Moreover, as another limitation of this study, cerebral ischemia was restricted to three discrete patterns, ranging from normal scans, uni- and bilateral defects. Bigolin Lanfredi et al. have recently proposed a GAN model to visualize the progression of chronic obstructive pulmonary disease. The model incorporated a regression subnetwork to learn features in X-chest images for quantitative disease severity based on forced expiratory volume/forced lung capacity33 and such an adversarial regression training could also be incorporated on brain SPECTs. Another solution to reach the goal of quantitative severity in the generated images could be application of latent space. In this regard, a latent vector serving as input source of the desired image is searched. By editing that latent vector, variations of the desired image are generated.

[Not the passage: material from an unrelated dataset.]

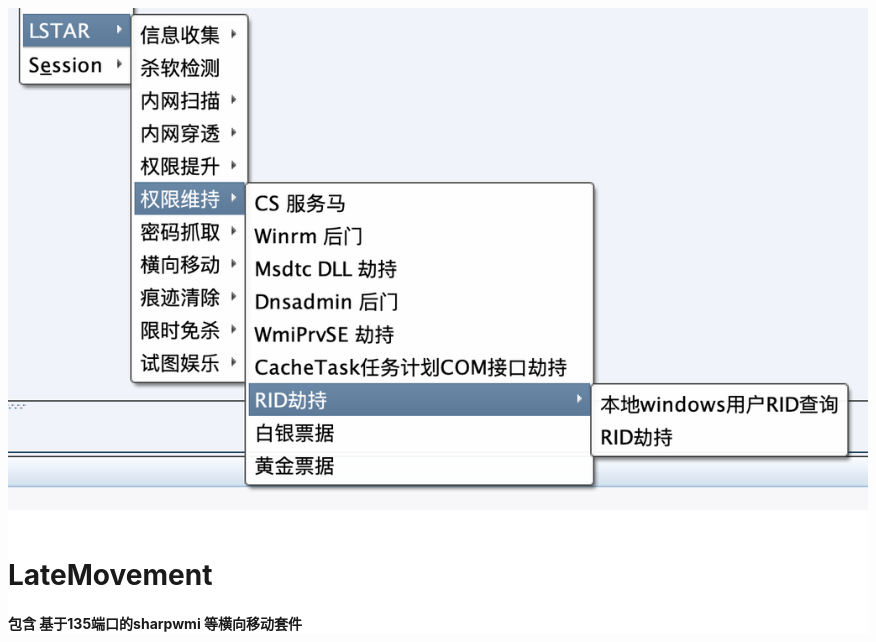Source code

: ![image-20210707112856320](image/image-20210707112856320.png)

# LateMovement

**包含 基于135端口的sharpwmi 等横向移动套件**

The use of latent space has been reported for natural images34,35,36, but it has also been used in the context of modality transformation for medical images37. As another limitation, our novel GAN was only applied to one specific disease using one single radiotracer and thus, our model should be validated among a broad spectrum of different radiopharmaceuticals for SPECT or positron emission tomography frequently applied in the clinic, e.g., 18F-labeled prostate-specific membrane antigen or somatostatin receptor directed PET38,39,40. Future studies should also address the aspect of three-dimensional images. A novel approach was recently proposed using 123I-ioflupane SPECT, which aimed to mimic characteristics of Parkinson's disease by integrating a transformer-based technique, which is based on a framework different from GAN41. In this regard, consecutive slices of a three-dimensional image were used and a neural network model was trained to generate slices for the rest of the region.

Conclusion

We developed a light-weight GAN model for brain SPECT imaging that allowed us to create normal scans, but also varying degrees of cerebral ischemia closely resembling realistic images. In this context, we successfully applied a limited number of supervised data serving as input with a maximum of three anatomical compartments. As such, if reasonable amounts of supervised stimuli are provided, the applied FastGAN algorithm may allow to yield sufficient number of molecular brain scans for various clinical scenarios, e.g., for imbalanced datasets in the context of orphan diseases or “data-hungry” deep learning technologies.